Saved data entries
────

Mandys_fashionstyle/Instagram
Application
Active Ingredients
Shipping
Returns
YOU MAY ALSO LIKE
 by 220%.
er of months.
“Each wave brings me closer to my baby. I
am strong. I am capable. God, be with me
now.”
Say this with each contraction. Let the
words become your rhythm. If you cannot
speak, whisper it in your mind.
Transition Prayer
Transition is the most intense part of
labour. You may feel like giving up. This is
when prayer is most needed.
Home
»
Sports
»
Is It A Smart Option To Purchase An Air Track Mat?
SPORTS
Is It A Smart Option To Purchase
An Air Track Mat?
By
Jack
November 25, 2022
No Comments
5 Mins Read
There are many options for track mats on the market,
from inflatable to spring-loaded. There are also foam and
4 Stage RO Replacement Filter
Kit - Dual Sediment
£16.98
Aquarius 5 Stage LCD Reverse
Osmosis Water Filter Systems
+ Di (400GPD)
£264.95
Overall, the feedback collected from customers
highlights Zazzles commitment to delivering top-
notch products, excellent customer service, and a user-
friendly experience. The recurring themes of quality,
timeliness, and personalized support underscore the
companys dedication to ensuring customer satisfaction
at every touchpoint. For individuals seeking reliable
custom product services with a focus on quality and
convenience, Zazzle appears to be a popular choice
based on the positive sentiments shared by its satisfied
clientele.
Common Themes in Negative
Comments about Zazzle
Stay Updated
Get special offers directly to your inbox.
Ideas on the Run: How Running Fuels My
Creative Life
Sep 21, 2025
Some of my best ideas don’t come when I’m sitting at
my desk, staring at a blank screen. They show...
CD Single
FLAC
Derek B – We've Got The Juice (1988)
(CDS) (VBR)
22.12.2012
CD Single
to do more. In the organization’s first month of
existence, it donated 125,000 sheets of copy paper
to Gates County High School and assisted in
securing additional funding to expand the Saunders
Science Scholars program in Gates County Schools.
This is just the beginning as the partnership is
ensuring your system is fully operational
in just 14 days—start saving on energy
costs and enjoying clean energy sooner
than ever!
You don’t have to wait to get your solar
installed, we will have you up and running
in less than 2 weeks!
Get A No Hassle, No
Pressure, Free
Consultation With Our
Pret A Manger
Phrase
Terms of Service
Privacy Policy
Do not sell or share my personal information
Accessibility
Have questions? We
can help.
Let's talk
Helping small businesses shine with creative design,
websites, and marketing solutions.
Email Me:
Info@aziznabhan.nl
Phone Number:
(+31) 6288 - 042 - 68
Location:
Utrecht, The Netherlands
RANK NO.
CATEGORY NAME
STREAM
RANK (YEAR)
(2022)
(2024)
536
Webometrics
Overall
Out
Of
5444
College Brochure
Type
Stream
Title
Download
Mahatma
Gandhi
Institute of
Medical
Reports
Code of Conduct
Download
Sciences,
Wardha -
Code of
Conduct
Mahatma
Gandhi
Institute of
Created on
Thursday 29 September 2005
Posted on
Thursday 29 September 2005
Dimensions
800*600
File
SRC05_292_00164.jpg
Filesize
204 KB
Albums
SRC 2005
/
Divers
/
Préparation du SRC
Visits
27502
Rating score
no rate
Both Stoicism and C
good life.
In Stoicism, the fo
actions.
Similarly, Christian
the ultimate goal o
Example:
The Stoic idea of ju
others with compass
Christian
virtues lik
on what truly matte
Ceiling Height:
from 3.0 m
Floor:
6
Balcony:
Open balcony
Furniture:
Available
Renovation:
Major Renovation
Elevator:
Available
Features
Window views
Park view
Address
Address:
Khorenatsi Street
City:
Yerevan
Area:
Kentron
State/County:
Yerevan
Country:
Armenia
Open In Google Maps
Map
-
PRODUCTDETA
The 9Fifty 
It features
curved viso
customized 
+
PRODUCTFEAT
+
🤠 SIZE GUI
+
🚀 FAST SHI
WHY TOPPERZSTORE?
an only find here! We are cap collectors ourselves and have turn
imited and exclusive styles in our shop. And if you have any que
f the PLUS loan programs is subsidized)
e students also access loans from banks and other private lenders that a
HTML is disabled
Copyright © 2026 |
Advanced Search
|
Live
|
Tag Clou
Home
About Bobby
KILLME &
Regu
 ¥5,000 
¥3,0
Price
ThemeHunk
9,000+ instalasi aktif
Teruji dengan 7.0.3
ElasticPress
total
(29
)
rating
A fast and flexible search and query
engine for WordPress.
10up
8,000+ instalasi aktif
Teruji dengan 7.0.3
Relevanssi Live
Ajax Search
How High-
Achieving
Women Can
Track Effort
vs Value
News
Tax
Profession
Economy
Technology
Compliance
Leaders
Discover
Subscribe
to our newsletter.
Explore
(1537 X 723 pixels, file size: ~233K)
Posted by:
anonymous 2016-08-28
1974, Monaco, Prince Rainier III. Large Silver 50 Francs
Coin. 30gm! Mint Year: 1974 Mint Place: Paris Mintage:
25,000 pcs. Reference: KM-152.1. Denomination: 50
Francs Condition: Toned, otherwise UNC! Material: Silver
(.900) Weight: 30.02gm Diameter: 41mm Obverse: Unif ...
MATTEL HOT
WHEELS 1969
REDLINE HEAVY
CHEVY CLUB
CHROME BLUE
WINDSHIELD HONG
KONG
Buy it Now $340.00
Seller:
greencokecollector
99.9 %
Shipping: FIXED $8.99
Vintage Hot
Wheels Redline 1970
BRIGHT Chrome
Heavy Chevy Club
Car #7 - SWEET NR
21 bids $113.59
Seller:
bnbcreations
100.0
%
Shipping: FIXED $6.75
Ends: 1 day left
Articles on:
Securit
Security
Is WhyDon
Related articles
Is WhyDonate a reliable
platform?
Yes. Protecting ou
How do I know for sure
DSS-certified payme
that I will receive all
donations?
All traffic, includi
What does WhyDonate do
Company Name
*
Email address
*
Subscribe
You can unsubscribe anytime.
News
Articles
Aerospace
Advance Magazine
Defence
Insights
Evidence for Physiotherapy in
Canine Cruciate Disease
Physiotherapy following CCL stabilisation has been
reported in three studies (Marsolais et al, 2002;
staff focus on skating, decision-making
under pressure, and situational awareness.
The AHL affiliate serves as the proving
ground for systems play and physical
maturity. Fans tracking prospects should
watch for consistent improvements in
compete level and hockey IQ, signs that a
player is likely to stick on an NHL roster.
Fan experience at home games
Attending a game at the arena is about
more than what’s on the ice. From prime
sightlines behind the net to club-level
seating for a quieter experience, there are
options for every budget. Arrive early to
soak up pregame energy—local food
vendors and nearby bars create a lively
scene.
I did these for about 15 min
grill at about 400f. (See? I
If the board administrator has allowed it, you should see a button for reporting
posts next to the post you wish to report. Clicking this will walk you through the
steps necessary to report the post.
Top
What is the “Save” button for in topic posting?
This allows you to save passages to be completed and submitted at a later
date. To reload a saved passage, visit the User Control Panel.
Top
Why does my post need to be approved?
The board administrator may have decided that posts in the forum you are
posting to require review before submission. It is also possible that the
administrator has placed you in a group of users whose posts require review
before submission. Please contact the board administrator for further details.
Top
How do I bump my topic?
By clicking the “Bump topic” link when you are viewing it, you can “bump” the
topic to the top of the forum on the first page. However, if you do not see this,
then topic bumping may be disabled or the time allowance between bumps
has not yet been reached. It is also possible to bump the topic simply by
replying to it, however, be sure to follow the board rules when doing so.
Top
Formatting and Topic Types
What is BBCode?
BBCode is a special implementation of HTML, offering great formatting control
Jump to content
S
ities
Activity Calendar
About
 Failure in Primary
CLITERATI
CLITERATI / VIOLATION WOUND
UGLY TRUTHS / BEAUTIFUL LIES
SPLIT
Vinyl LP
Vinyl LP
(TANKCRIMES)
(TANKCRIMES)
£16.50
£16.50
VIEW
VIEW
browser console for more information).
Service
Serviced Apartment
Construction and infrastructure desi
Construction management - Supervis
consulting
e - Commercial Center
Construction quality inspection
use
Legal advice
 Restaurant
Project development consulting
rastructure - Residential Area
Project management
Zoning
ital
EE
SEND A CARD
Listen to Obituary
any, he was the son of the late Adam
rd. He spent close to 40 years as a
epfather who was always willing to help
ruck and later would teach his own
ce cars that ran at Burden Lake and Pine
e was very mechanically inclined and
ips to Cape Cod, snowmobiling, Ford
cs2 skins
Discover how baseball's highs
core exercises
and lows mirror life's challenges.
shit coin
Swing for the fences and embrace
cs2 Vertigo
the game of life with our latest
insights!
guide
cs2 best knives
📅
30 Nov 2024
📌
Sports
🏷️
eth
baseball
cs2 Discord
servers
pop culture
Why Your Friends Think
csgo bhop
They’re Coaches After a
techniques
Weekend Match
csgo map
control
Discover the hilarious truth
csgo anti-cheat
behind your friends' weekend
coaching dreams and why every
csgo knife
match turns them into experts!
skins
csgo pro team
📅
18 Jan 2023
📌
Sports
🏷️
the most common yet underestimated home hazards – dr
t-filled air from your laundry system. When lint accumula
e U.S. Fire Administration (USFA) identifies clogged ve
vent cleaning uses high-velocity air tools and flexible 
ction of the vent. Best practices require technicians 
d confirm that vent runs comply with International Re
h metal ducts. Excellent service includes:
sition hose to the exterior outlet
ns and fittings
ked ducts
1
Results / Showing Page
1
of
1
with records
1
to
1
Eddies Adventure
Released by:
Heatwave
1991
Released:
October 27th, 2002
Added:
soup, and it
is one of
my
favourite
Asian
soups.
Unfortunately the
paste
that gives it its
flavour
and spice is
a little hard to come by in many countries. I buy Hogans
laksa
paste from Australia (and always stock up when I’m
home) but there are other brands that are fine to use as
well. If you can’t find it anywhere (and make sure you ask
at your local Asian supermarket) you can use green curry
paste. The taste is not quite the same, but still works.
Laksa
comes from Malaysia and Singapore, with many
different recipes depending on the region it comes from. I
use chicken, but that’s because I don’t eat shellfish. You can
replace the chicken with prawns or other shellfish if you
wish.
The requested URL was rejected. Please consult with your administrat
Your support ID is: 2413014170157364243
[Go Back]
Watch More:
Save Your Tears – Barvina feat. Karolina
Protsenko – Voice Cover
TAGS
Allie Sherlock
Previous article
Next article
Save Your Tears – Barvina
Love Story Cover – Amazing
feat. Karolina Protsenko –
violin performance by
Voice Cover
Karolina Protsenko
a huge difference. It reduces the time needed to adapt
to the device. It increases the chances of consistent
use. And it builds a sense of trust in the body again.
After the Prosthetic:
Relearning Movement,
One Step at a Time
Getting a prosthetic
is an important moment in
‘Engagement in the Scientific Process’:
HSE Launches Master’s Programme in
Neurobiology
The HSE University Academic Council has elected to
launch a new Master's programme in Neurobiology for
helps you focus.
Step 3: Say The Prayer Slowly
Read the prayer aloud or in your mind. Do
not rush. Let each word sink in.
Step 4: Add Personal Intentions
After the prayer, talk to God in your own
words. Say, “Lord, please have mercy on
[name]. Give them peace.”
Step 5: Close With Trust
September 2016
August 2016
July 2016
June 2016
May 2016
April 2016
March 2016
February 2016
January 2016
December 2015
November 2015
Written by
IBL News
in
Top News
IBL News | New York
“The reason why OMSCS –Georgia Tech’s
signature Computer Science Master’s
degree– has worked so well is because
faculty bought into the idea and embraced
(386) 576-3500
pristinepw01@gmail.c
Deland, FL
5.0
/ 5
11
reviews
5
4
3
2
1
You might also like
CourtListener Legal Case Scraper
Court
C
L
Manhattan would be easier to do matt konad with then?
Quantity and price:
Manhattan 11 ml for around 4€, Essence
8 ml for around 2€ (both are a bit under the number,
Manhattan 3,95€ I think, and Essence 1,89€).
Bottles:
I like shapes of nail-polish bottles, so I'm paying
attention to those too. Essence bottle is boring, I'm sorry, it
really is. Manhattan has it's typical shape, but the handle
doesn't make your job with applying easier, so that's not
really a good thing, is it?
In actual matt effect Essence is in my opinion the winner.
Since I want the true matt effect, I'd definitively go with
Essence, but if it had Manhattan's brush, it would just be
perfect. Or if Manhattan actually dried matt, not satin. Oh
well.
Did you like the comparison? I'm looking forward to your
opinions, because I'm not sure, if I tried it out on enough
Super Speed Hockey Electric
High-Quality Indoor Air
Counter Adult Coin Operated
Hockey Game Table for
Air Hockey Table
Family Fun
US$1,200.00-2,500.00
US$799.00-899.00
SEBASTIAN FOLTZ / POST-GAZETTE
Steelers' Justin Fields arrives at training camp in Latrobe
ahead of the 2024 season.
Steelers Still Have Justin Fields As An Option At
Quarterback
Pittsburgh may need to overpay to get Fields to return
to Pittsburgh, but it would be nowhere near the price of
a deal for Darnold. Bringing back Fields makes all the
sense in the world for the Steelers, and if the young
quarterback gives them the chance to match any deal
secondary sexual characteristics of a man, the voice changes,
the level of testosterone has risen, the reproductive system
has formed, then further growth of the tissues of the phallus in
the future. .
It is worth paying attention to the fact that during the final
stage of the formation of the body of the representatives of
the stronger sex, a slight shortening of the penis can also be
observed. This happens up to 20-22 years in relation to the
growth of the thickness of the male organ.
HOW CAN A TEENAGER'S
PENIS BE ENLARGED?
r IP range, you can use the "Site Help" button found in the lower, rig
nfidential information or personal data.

────

Quote the lines of the items from the very first line through the line containing "Transition is the most intense part of", including both of those lines.

## Response for this exercise
Mandys_fashionstyle/Instagram
Application
Active Ingredients
Shipping
Returns
YOU MAY ALSO LIKE
 by 220%.
er of months.
“Each wave brings me closer to my baby. I
am strong. I am capable. God, be with me
now.”
Say this with each contraction. Let the
words become your rhythm. If you cannot
speak, whisper it in your mind.
Transition Prayer
Transition is the most intense part of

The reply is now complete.